#### [対象テキスト]
━━━━━━━━━━━━━━━━
人工股関節・人工膝関節の最新知識
浅草病院人工関節センター長
東北海道病院非常勤医(2024年4月から)
望月 義人
人工股関節の最少侵襲手術(MIS)
正座もできる
回復が早い
MISで全て解決
スポーツもできる
曲げても脱臼しない
最少侵襲手術 (MIS:エムアイエス)
治療部位の切開(侵 襲 )の程度をなるべく小さくし、患者 さんの体にかかる負担を少しでも軽くしようという手術手法 を、最小侵襲術あるいは低侵襲術といいます。人工関節置換 術における最小侵襲術では、皮膚を切開する長さを短くするだけでなく、筋肉を切らずに温存するといった方法で、患 者さんにやさしい手術の実現を図っています。特に人工股関節では、MISで行うことで、入院期間が大幅に短くなったり、術後に脱臼を気にせず生活することが可能となります。
━━━━━━━━━━━━━━━━
#### [提供資料]

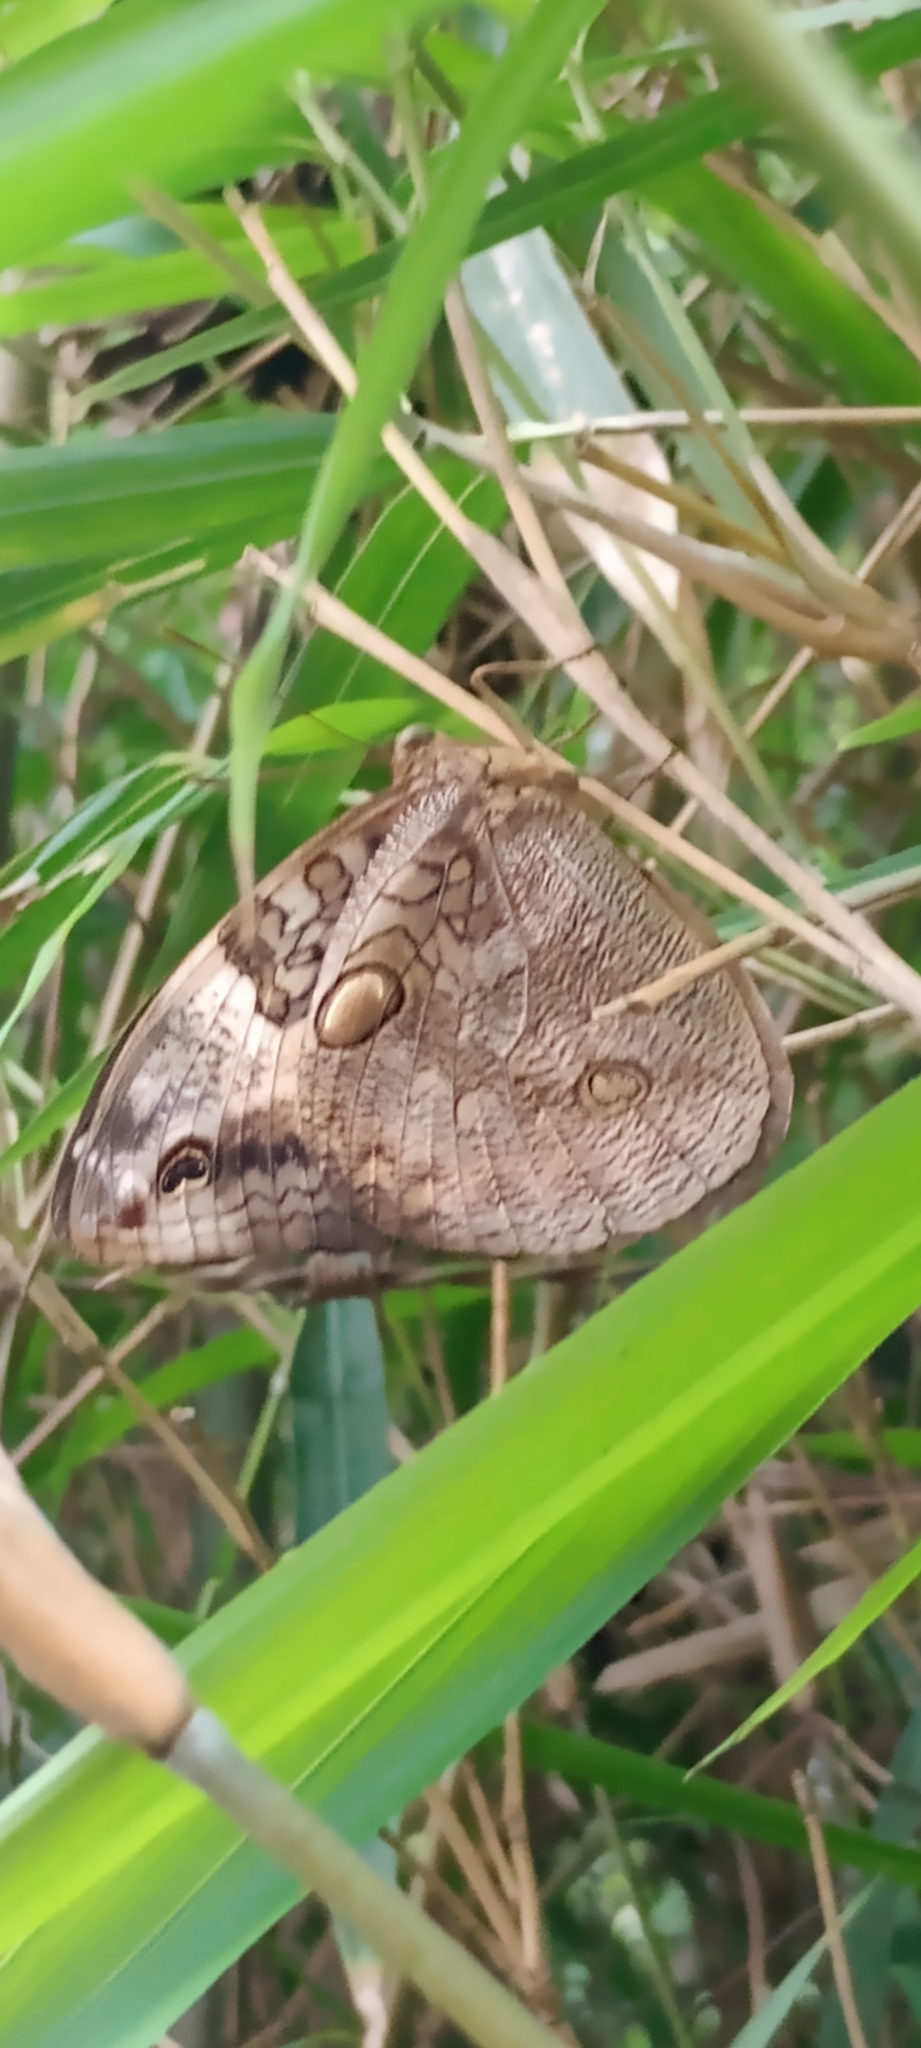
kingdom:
━━━━━━━━━━━━━━━━
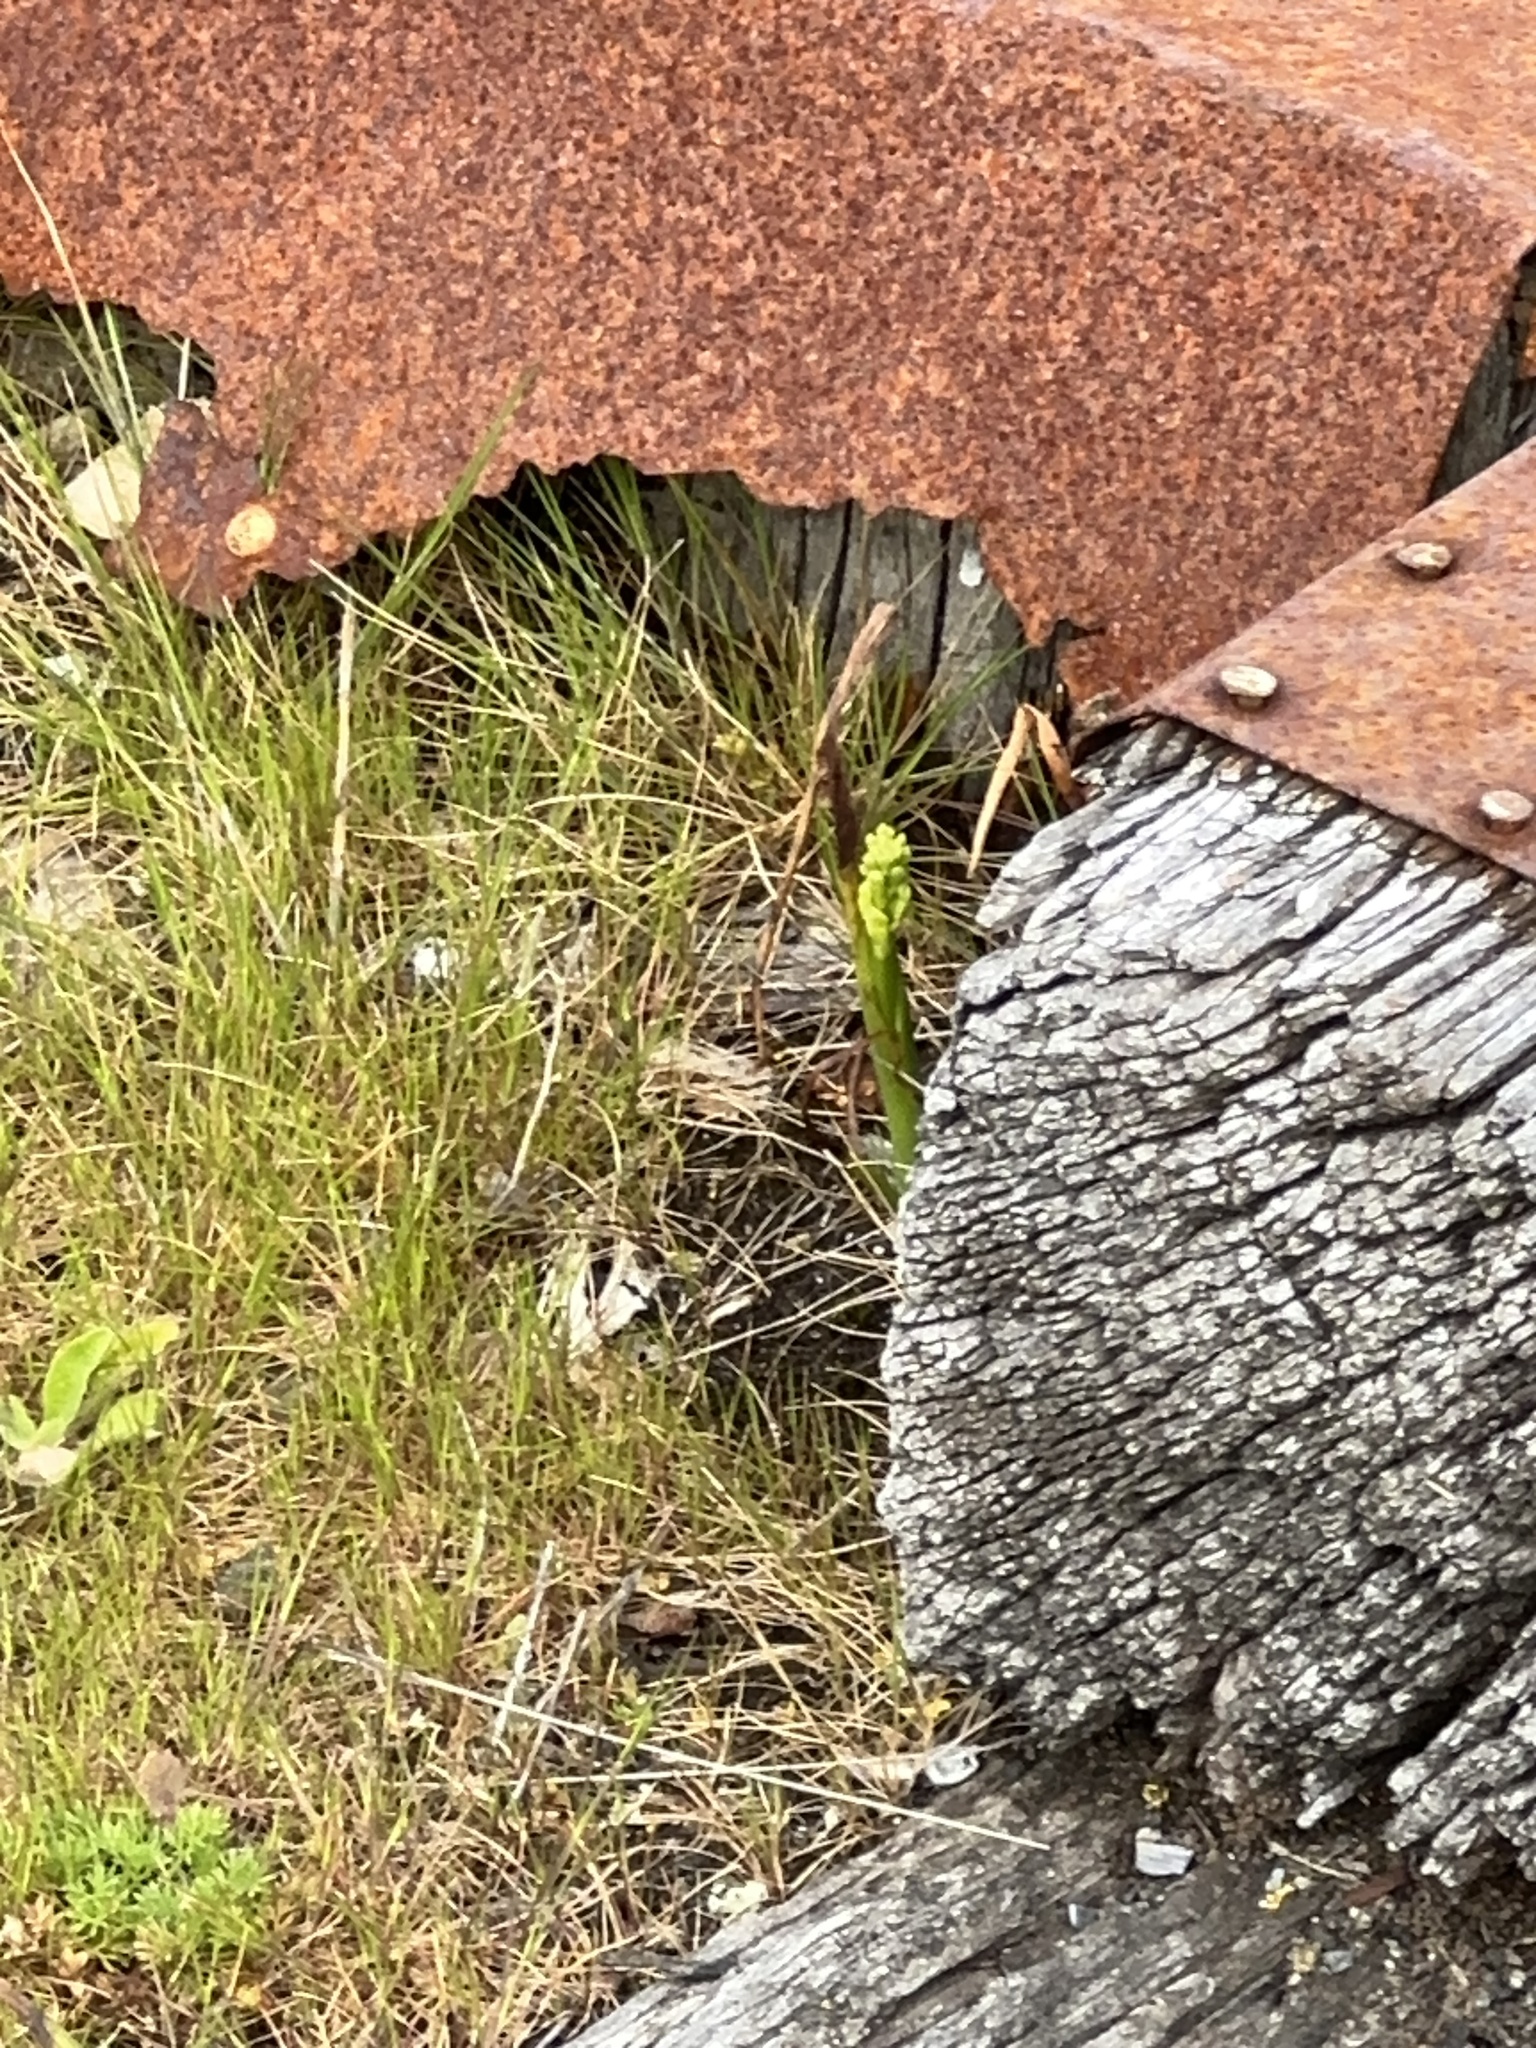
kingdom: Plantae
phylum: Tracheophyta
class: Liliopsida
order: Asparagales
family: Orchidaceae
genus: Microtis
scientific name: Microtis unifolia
━━━━━━━━━━━━━━━━
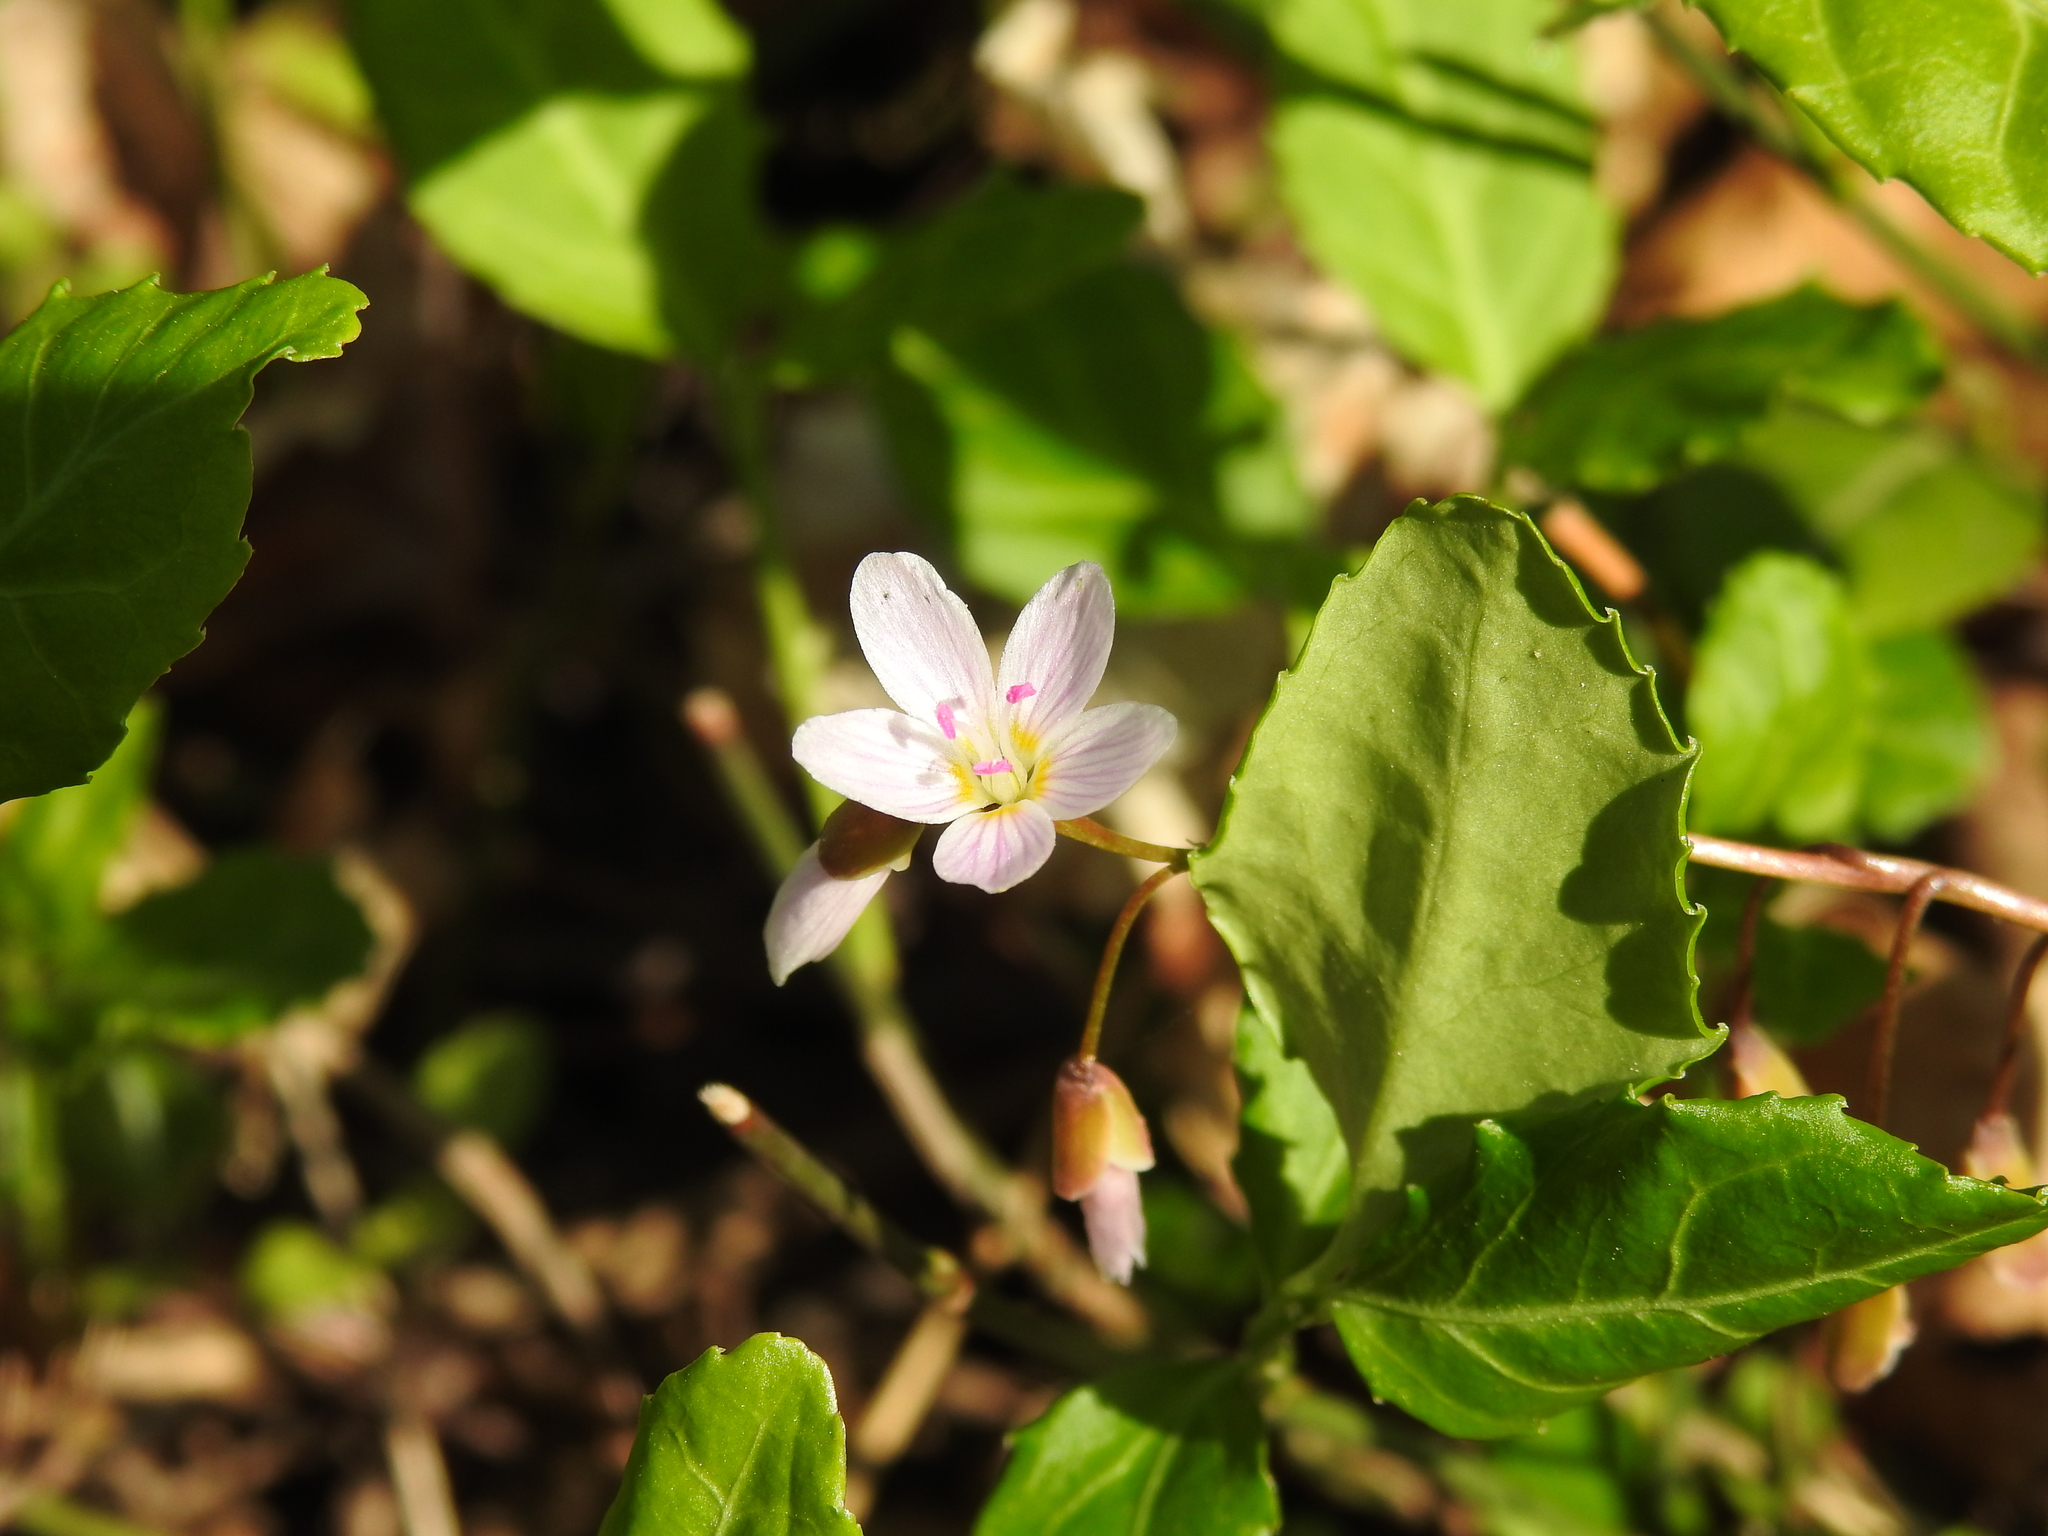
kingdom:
━━━━━━━━━━━━━━━━
上の対象テキストの内容を2文で要約してください。

最小侵襲術とは、治療部位の切開の程度をなるべく小さくし、患者さんの体にかかる負担を軽くしようとする手術手法である。人工関節置換術では皮膚の切開を短くするだけでなく筋肉を切らずに温存する方法がとられ、特に人工股関節では入院期間が大幅に短くなったり、術後に脱臼を気にせず生活したりできるようになる。